In this connection Russell speaks of a man whose testicle was elevated every time the east wind blew, which caused him a sense of languor and relaxation; the same author describes a man whose testicles ascended into the inguinal canal every time he was in the company of women.

Inversion of the testicle is of several varieties and quite rare, it has been recognized by Sir Astley Cooper, Boyer, Maisonneuve, Royet, and other writers.

The anomalies of the vas deferens and seminal vesicles are of little interest and will be passed with mention of the case of Weber, who found the seminal vesicles double; a similar conformation has been seen in hermaphrodites.



CHAPTER VII.

ANOMALIES OF STATURE, SIZE, AND DEVELOPMENT.

Giants.--The fables of mythology contain accounts of horrible monsters, terrible in ferocity, whose mission was the destruction of the life of the individuals unfortunate enough to come into their domains. The ogres known as the Cyclops, and the fierce anthropophages, called Lestrygons, of Sicily, who were neighbors of the Cyclops, are pictured in detail in the "Odyssey" of Homer. Nearly all the nations of the earth have their fairy tales or superstitions of monstrous beings inhabiting some forest, mountain, or cave; and pages have been written in the heroic poems of all languages describing battles between these monsters and men with superhuman courage, in which the giant finally succumbs.

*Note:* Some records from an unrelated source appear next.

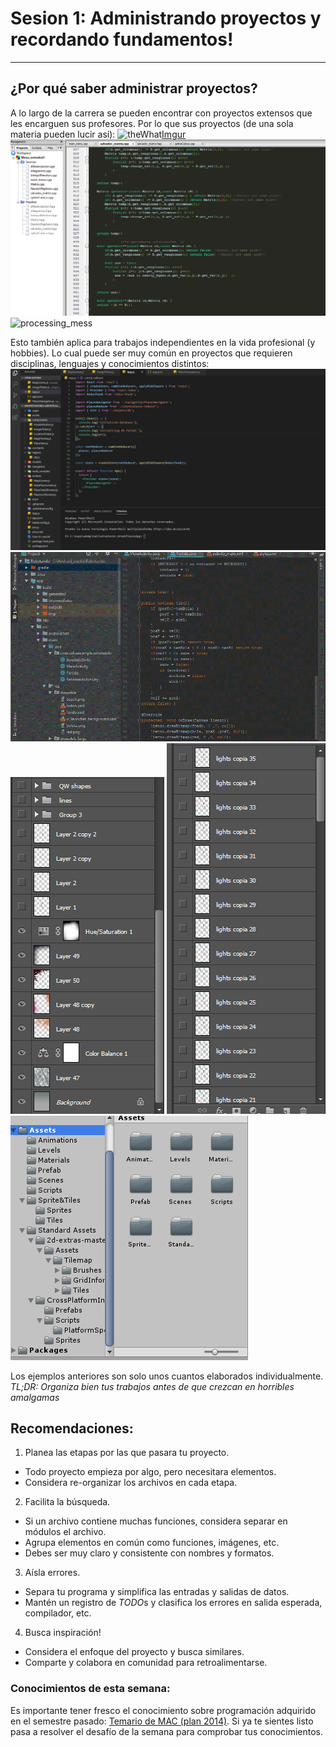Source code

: # Sesion 1: Administrando proyectos y recordando fundamentos!
---
## ¿Por qué  saber administrar proyectos?
A lo largo de la carrera se pueden encontrar con proyectos extensos que les encarguen sus profesores.
Por lo que sus proyectos (de una sola materia pueden lucir así):
![theWhat](https://i.imgur.com/L6Rq21Z.gifv)[Imgur](https://i.imgur.com/L6Rq21Z.gifv)
![Files](images/goodish.png)
![processing_mess](images/badishProc.gif)

Esto también  aplica para trabajos independientes en la vida profesional (y hobbies).
Lo cual puede ser muy común  en proyectos que requieren disciplinas, lenguajes y conocimientos
distintos:
![goodVSC](images/gooder.png)
![slightJava](images/slightly.gif)
![goodishPs](images/goodishPs.PNG)
![badPs](images/badmyps.PNG)
![goodUnity](images/goodUn1.PNG)

Los ejemplos anteriores son solo unos cuantos elaborados individualmente.
*TL;DR: Organiza bien tus trabajos antes de que crezcan en horribles amalgamas*

## Recomendaciones:
1. Planea las etapas por las que pasara tu proyecto.
  * Todo proyecto empieza por algo, pero necesitara elementos.
  * Considera re-organizar los archivos en cada etapa.
2. Facilita la búsqueda.
  * Si un archivo contiene muchas funciones, considera separar en módulos  el archivo.
  * Agrupa elementos en común como funciones, imágenes, etc.
  * Debes ser muy claro y consistente con nombres y formatos.
3. Aísla  errores.
  * Separa tu programa y simplifica las entradas y salidas de datos.
  * Mantén un registro de *TODO*s y clasifica los errores en salida esperada, compilador, etc.
4. Busca inspiración!
  * Considera el enfoque del proyecto y busca similares.
  * Comparte y colabora en comunidad para retroalimentarse.

### Conocimientos de esta semana:
Es importante tener fresco el conocimiento sobre programación adquirido en el semestre pasado: 
[Temario de MAC (plan 2014)](http://www.mac.acatlan.unam.mx/media/temarios/1644/1112.pdf).
Si ya te sientes listo pasa a resolver el desafío de la semana para comprobar tus conocimientos.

The word giant is derived indirectly from the old English word "geant," which in its turn came from the French of the conquering Normans. It is of Greek derivation, "gigas", or the Latin, "gigas." The Hebrew parallel is "nophel," or plural, "nephilim."

Ancient Giants.--We are told in the Bible a that the bedstead of Og, King of Basham, was 9 cubits long, which in English measure is 16 1/2 feet. Goliath of Gath, who was slain by David, stood 6 cubits and a span tall--about 11 feet. The body of Orestes, according to the Greeks, was 11 1/2 feet long. The mythical Titans, 45 in number, were a race of Giants who warred against the Gods, and their descendants were the Gigantes. The height attributed to these creatures was fabulous, and they were supposed to heap up mountains to scale the sky and to help them to wage their battles. Hercules, a man of incredible strength, but who is said to have been not over 7 feet high, was dispatched against the Gigantes.

Pliny describes Gabbaras, who was brought to Rome by Claudius Caesar from Arabia and was between 9 and 10 feet in height, and adds that the remains of Posio and Secundilla, found in the reign of Augustus Caesar in the Sallustian Gardens, of which they were supposed to be the guardians, measured 10 feet 3 inches each. In common with Augustine, Pliny believed that the stature of man has degenerated, but from the remains of the ancients so far discovered it would appear that the modern stature is about the same as the ancient.